__Excerpted data__
........

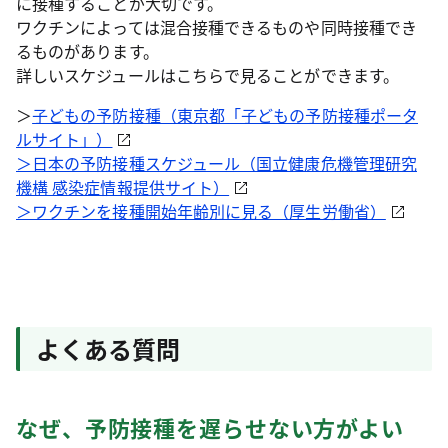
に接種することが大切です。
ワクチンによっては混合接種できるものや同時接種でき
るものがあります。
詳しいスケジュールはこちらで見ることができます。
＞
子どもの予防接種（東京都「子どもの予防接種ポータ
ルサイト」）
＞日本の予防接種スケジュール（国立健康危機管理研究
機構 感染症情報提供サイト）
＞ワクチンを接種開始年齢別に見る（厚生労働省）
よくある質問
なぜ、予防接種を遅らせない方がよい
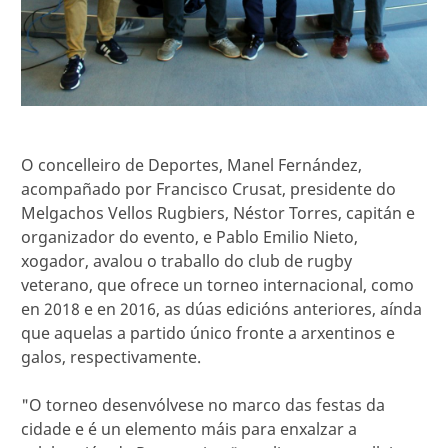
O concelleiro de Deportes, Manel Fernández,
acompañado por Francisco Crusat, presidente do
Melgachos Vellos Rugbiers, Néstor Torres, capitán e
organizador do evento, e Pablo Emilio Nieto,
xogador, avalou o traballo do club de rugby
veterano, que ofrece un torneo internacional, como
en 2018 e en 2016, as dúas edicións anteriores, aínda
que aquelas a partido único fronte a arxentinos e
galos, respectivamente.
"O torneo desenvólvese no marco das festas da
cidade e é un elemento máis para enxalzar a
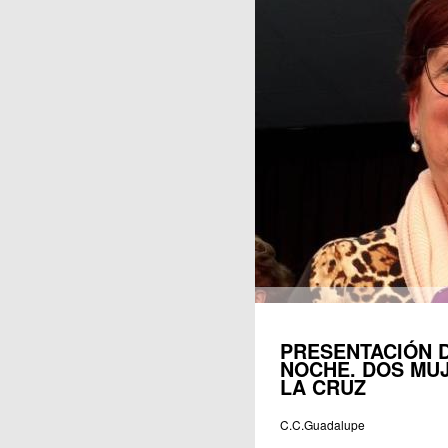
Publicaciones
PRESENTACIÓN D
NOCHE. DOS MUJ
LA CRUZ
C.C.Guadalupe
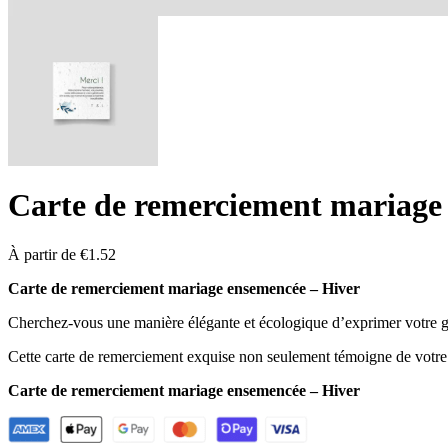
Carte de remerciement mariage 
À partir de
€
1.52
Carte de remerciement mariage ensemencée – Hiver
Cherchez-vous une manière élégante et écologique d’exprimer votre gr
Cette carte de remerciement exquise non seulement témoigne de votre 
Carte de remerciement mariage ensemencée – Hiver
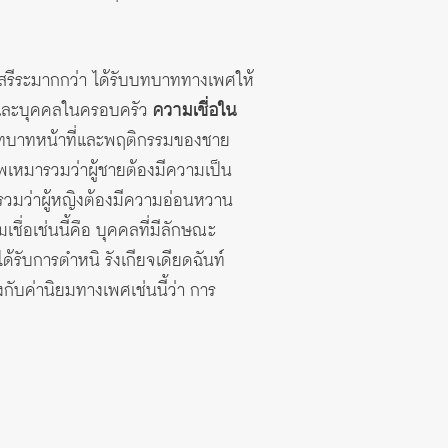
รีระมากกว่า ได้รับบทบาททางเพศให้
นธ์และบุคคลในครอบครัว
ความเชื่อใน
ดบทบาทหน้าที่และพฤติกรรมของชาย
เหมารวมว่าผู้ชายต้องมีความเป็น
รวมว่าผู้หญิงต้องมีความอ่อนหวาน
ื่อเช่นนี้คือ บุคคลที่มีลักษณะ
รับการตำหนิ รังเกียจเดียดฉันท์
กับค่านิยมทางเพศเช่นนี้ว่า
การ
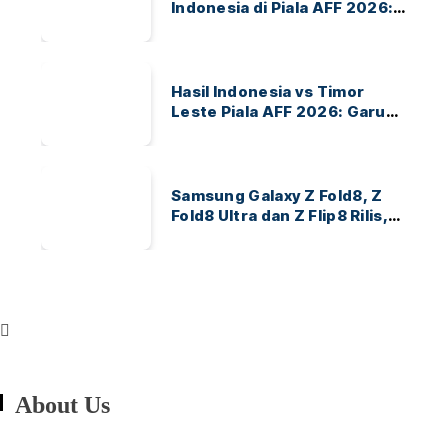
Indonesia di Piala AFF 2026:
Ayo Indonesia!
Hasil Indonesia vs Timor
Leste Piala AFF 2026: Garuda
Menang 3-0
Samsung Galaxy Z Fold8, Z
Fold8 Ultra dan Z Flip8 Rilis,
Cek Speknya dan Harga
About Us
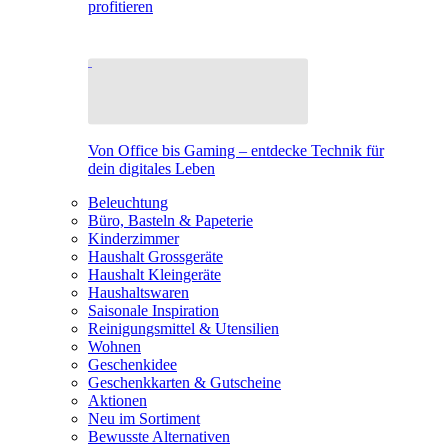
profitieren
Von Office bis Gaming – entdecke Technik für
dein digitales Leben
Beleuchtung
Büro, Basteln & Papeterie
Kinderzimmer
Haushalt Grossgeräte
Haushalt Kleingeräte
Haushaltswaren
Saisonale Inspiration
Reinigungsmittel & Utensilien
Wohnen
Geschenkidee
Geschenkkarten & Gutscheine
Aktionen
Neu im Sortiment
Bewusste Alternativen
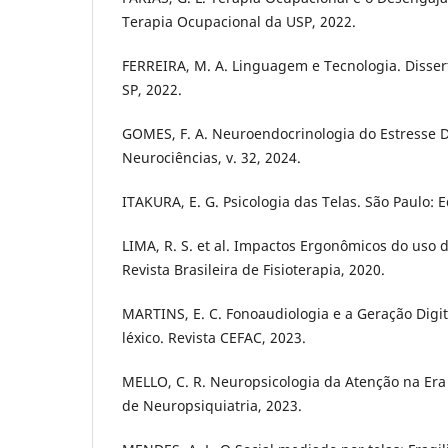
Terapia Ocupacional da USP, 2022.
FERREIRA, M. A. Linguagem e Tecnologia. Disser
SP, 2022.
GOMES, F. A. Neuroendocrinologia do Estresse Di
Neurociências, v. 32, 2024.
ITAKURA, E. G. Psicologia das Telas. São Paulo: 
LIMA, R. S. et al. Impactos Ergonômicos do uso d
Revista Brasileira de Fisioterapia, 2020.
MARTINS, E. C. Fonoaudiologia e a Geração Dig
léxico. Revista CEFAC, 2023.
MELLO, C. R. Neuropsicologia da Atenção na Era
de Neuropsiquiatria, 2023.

........

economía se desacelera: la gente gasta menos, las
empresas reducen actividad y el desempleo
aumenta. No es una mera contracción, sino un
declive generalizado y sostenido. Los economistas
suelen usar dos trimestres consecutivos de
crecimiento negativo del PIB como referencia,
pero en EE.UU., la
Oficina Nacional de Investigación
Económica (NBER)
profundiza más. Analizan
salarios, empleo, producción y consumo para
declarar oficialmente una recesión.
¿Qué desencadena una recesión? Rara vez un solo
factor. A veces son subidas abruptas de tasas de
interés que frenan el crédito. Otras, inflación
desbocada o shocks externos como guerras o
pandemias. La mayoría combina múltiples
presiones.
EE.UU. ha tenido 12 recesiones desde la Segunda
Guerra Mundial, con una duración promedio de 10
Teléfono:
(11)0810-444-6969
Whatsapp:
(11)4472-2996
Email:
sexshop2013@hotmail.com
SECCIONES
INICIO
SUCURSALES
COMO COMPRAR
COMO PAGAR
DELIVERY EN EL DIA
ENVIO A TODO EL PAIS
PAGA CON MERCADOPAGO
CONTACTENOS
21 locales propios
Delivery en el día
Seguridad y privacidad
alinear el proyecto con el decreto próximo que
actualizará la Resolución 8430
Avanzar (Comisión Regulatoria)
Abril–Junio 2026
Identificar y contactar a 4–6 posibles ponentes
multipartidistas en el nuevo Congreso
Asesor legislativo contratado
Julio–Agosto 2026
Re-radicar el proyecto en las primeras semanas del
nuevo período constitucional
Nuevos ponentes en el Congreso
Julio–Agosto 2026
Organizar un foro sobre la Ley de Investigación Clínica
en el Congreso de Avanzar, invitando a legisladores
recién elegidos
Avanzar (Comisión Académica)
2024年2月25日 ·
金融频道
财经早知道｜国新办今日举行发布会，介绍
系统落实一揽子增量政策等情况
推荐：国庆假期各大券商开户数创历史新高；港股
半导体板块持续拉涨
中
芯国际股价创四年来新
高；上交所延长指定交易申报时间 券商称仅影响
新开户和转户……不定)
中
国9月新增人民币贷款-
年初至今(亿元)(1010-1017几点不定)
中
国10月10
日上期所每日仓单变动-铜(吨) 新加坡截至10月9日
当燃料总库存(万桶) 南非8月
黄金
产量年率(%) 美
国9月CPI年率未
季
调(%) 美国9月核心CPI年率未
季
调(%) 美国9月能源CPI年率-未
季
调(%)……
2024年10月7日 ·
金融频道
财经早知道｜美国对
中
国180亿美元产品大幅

........

__Work required__
Your task is to copy each line from the material above that includes the word "para".

__Output for this task__
cidade e é un elemento máis para enxalzar a
salarios, empleo, producción y consumo para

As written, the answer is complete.